- Born: Pastor Lluviosa Robles 29 April 1910 Tacloban, Philippine Islands
- Died: 11 August 1970 (aged 60) Manila, Philippines
- Other names: Ruby Robles
- Occupation: Actor
- Years active: 1939–1956

= Rudy Robles =

Filipino actor

Rudy Robles (born Pastor Lluviosa Robles, 29 April 1910 - 11 August 1970) was a Filipino film and television actor. He was one of the first Filipino actors to appear in Hollywood movies.

==Career==
Robles was born in the town of Tacloban, in the province of Leyte in the Philippines, where he began his schooling before emigrating to the United States. He completed high school and college in California, where he excelled in debating and acting. Producer Samuel Goldwyn reportedly discovered and gave him the screen name Rudy Robles whilst he was working as a bellhop at The Beverly Hills Hotel in Hollywood.

His credits include pre- and post-World War II films, such as Lt. Yabo in The Real Glory (1939) starring Gary Cooper and David Niven. His uncredited roles include appearances in The Adventures of Martin Eden (1942), Wake Island (1942), Manila Calling (1942), and he played a Filipino assassin in the 1942 film Across the Pacific.

During World War II, Robles entered the U.S. Army and served in Australia, New Guinea and the Philippines with the 1st Filipino Infantry Regiment, rising to the rank of first sergeant. After the war Robles was commissioned a second lieutenant in the U.S. Army Civil Affairs, where he contracted Filipino entertainers for the U.S. military. He returned to the U.S. and civilian life in February 1946.

In addition to appearing in several Hollywood films such as Nocturne (1946), Singapore (1947) (which starred Ava Gardner and Fred MacMurray) and Omoo-Omoo, the Shark God (1949), Robles returned to the Philippines where he raised a family and started to produce, direct and star in his own films. One of his last on-screen appearances was in an episode of Alfred Hitchcock Presents in 1956.

________________________

Quote the part of the biography of Rudy Robles between "During World War" and "in February 1946.", inclusive. The listing that follows bears no relation to the biography of Rudy Robles.

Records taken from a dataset
________________________

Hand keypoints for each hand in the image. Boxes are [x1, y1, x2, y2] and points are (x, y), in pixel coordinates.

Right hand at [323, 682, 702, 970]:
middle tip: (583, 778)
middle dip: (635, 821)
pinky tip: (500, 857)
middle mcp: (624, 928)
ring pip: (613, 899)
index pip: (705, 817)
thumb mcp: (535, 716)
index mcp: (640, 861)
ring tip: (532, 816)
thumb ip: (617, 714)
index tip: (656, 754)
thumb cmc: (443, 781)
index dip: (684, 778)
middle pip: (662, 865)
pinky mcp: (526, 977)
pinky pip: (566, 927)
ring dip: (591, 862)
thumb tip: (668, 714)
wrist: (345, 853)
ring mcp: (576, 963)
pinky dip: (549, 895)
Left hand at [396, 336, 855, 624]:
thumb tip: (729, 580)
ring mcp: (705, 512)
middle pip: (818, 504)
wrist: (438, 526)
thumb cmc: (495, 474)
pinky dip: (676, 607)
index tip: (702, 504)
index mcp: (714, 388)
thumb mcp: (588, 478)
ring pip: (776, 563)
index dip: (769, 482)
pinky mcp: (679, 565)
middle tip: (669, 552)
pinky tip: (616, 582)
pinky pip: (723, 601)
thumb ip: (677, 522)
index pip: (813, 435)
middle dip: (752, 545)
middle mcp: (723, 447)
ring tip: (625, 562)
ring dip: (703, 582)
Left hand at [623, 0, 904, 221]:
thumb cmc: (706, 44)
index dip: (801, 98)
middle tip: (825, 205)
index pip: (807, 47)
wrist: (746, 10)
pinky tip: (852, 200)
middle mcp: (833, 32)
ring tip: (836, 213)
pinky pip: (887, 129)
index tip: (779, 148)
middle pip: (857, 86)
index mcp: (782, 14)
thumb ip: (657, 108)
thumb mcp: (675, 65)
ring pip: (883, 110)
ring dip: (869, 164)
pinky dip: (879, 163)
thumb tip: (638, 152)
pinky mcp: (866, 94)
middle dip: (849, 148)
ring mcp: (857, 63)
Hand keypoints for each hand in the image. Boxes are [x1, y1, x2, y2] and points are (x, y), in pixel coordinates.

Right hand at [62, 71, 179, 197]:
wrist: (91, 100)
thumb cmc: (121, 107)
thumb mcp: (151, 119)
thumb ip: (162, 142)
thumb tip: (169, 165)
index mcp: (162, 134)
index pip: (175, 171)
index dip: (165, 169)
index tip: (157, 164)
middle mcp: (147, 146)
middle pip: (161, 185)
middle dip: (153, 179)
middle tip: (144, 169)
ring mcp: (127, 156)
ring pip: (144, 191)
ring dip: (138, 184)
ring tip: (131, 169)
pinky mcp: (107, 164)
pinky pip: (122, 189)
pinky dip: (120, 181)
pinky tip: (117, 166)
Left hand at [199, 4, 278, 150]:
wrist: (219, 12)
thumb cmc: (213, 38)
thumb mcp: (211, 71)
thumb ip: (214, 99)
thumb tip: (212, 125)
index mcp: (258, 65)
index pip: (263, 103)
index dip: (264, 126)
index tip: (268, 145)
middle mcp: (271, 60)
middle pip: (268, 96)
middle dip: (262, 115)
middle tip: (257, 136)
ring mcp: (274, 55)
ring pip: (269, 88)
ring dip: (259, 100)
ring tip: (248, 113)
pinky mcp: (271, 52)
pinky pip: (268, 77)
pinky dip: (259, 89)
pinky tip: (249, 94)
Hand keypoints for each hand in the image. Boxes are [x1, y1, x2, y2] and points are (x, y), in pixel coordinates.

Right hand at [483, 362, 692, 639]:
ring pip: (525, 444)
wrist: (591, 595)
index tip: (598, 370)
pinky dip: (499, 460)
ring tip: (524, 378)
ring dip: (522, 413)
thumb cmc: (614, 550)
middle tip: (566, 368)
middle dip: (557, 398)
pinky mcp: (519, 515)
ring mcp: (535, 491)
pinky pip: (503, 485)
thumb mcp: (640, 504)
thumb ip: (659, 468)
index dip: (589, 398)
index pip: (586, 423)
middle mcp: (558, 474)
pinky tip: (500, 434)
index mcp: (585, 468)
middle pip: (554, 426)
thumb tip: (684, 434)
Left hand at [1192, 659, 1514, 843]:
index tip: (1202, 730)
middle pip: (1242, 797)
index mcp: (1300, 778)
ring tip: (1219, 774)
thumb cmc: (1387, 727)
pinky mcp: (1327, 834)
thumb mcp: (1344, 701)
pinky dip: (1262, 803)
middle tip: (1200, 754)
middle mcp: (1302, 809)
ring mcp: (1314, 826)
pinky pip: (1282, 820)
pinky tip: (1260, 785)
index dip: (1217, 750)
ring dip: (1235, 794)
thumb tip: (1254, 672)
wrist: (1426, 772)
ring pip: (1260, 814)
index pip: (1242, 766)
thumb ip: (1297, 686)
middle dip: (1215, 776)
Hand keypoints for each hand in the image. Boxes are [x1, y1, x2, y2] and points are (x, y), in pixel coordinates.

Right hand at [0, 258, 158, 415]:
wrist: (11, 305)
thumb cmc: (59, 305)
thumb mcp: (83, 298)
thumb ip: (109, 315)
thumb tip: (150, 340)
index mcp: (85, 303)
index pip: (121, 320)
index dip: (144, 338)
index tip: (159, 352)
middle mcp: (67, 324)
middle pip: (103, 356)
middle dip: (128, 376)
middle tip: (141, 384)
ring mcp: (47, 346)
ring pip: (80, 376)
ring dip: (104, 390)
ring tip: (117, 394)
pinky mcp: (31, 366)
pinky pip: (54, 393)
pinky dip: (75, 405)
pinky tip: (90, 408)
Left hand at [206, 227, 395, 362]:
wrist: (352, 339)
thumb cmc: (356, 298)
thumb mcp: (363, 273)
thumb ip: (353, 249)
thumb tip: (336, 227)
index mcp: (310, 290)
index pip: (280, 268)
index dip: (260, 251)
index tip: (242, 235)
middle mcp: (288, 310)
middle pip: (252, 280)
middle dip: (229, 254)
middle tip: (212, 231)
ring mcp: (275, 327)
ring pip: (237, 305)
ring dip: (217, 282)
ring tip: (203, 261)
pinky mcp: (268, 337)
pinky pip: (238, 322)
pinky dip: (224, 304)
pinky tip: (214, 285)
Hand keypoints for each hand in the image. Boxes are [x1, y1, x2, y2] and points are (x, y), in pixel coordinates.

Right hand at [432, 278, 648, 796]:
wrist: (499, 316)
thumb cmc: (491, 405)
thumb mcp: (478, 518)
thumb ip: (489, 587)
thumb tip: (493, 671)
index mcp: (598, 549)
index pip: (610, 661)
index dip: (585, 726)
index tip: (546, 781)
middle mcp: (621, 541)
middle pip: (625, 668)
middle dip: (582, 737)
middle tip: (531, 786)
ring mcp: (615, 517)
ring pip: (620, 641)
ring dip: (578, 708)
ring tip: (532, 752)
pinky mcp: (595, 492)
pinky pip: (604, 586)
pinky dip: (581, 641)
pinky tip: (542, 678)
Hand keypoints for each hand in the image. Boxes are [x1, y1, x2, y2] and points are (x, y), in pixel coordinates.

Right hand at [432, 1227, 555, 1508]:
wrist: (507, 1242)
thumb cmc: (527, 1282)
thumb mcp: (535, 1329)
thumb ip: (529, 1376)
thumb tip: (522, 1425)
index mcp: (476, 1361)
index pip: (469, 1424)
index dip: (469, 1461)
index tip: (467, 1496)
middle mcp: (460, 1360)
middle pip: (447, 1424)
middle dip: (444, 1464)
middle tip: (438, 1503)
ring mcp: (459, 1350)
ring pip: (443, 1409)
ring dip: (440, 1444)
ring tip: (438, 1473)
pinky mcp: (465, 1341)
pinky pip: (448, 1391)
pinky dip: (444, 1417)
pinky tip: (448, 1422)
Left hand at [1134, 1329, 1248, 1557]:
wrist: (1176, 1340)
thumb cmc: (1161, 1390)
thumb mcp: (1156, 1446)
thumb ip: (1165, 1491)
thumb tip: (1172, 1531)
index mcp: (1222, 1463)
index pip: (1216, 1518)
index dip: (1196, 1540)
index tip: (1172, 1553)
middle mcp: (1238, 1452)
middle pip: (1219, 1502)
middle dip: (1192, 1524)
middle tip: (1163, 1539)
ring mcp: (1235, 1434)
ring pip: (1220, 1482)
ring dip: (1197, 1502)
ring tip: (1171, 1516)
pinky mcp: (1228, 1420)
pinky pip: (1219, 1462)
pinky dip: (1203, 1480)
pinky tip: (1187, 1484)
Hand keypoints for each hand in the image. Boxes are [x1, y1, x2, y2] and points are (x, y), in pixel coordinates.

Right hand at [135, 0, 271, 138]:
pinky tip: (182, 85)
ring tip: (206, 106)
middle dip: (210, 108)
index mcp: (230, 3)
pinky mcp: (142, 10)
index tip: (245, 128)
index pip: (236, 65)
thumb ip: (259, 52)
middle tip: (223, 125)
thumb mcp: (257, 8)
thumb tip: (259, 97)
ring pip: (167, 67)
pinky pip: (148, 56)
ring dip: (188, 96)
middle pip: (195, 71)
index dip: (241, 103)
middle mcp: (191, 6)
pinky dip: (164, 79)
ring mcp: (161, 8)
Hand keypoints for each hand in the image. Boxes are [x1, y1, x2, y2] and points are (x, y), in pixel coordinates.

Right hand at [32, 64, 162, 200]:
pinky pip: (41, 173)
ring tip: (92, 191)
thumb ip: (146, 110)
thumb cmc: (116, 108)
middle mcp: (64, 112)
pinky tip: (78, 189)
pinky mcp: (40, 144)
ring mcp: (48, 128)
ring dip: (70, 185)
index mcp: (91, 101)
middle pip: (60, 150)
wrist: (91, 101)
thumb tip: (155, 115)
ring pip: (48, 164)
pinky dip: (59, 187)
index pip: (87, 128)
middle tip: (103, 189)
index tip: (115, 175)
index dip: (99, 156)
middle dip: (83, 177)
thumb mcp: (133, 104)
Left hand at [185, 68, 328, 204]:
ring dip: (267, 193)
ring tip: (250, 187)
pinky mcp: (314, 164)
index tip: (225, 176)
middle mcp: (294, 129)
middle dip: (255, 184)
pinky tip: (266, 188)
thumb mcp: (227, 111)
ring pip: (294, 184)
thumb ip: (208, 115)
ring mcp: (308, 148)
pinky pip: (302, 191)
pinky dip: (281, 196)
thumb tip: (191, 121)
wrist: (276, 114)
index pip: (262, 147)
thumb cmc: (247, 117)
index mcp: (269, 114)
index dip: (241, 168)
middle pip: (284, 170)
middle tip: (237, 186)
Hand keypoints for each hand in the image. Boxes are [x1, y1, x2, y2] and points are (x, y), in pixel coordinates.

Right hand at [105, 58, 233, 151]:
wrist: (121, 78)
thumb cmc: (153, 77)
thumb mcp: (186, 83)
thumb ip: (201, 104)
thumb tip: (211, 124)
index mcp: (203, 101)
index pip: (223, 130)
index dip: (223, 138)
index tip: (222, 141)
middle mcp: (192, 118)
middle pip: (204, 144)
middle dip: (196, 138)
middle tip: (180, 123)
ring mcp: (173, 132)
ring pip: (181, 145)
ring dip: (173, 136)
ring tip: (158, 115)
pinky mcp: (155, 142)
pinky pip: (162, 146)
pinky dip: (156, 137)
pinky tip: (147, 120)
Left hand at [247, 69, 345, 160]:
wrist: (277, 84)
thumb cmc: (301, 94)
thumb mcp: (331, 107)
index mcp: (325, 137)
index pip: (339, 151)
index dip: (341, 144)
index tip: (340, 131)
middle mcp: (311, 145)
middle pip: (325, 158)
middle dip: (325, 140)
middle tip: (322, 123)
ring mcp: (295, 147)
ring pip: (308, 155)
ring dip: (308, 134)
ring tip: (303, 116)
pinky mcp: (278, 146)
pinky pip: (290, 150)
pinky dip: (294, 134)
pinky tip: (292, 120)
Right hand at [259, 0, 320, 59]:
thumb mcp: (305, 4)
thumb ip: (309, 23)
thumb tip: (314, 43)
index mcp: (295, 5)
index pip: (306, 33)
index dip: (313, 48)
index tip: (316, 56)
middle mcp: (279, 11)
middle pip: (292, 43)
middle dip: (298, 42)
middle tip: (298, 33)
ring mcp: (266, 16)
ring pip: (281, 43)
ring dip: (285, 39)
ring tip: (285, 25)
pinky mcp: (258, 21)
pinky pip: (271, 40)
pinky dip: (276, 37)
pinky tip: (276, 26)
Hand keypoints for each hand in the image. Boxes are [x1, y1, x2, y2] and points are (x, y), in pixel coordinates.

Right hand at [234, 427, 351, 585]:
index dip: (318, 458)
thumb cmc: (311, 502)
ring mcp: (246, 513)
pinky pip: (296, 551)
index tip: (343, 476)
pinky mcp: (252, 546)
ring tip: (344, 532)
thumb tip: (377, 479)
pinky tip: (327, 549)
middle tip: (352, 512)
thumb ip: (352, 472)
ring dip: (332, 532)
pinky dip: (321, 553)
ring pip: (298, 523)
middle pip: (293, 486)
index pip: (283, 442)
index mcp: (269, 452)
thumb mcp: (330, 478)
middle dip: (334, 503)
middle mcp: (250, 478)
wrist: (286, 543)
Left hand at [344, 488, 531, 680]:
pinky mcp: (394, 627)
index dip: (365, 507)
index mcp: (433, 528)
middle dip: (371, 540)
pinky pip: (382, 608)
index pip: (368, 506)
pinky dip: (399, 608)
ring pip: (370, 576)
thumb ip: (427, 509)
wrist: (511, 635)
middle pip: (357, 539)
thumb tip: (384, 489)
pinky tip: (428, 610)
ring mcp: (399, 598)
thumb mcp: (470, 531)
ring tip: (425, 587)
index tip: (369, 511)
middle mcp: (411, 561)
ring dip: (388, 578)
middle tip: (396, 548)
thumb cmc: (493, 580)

________________________

Task solution:
During World War II, Robles entered the U.S. Army and served in Australia, New Guinea and the Philippines with the 1st Filipino Infantry Regiment, rising to the rank of first sergeant. After the war Robles was commissioned a second lieutenant in the U.S. Army Civil Affairs, where he contracted Filipino entertainers for the U.S. military. He returned to the U.S. and civilian life in February 1946.